● **The problem**
Show each line of the listing in which the word "lines" occurs.

● **Records for the exercise**
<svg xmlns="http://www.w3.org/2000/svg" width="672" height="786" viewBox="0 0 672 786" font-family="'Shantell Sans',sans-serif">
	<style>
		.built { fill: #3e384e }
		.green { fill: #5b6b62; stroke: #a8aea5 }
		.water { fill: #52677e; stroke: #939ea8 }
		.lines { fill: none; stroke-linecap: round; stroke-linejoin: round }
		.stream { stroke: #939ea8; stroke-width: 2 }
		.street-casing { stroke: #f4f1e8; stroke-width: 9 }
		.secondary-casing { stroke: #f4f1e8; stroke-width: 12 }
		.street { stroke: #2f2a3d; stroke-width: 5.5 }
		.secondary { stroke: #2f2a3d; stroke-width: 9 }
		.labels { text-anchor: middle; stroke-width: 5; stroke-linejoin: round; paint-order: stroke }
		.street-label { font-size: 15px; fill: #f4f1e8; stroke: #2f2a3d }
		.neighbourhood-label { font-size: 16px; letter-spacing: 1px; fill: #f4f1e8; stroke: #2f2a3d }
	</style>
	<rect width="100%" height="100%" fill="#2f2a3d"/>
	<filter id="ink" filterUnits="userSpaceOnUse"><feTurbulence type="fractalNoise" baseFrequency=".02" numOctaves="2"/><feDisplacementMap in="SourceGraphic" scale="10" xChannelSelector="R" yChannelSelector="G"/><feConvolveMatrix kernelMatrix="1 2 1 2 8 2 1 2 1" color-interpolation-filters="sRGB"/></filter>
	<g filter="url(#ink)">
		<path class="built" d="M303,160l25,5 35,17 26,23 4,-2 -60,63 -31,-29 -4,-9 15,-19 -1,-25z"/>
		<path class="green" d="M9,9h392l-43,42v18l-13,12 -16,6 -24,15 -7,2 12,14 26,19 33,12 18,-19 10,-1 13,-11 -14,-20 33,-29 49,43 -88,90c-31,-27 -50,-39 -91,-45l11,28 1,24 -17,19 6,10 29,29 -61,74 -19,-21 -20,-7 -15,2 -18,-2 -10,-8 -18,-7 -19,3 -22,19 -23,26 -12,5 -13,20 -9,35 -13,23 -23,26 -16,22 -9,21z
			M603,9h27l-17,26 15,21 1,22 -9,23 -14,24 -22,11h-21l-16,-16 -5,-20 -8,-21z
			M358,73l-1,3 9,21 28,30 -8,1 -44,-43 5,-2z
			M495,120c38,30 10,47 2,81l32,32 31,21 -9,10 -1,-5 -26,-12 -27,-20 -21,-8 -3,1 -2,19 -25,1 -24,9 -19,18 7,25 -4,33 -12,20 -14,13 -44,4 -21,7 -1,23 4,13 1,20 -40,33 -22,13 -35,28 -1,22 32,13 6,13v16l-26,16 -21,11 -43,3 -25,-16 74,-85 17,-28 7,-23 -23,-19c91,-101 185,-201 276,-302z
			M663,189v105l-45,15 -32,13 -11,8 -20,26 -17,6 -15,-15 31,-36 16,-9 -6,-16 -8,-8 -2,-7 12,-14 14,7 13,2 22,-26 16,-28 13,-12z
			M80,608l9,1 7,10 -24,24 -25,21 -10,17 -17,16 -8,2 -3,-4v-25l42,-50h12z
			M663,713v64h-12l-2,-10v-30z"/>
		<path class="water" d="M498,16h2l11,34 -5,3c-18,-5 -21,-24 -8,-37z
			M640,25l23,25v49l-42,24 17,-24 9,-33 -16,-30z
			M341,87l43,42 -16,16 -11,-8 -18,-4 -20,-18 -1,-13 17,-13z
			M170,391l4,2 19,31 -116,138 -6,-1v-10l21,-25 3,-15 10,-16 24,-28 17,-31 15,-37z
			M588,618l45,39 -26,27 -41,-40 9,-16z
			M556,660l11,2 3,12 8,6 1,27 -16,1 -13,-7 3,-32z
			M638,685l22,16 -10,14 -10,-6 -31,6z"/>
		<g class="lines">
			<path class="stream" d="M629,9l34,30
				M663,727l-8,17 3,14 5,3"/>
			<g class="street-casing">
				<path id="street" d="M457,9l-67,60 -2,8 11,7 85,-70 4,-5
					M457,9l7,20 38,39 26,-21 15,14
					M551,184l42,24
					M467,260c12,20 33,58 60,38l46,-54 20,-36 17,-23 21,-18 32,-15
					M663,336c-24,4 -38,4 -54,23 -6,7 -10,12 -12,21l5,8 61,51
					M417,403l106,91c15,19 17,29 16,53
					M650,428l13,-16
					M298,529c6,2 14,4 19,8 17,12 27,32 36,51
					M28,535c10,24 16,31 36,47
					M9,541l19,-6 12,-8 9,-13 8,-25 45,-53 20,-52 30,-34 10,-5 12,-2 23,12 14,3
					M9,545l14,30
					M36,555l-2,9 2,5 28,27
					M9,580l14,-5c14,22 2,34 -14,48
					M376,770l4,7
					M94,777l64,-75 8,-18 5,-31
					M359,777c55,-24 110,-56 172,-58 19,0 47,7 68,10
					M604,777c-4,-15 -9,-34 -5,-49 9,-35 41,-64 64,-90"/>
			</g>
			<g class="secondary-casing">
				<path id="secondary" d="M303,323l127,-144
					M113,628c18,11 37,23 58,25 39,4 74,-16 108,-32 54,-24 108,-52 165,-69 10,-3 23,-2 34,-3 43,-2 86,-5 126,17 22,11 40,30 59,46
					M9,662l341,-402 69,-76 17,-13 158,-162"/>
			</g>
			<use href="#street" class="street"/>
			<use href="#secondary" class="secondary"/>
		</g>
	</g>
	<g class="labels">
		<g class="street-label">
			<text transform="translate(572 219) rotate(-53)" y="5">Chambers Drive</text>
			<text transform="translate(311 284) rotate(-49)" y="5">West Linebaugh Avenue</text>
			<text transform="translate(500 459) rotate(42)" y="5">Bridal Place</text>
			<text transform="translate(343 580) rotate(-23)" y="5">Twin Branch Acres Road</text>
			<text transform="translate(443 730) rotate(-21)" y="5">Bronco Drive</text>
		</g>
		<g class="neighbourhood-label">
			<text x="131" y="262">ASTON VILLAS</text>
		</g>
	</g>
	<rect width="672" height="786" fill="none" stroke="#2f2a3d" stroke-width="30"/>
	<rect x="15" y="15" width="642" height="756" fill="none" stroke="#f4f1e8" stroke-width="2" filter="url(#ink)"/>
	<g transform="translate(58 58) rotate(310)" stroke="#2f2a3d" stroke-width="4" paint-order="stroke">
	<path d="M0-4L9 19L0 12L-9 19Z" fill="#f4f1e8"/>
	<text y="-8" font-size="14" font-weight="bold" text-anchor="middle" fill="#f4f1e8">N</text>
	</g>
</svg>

● **Task output**
		.lines { fill: none; stroke-linecap: round; stroke-linejoin: round }
		<g class="lines">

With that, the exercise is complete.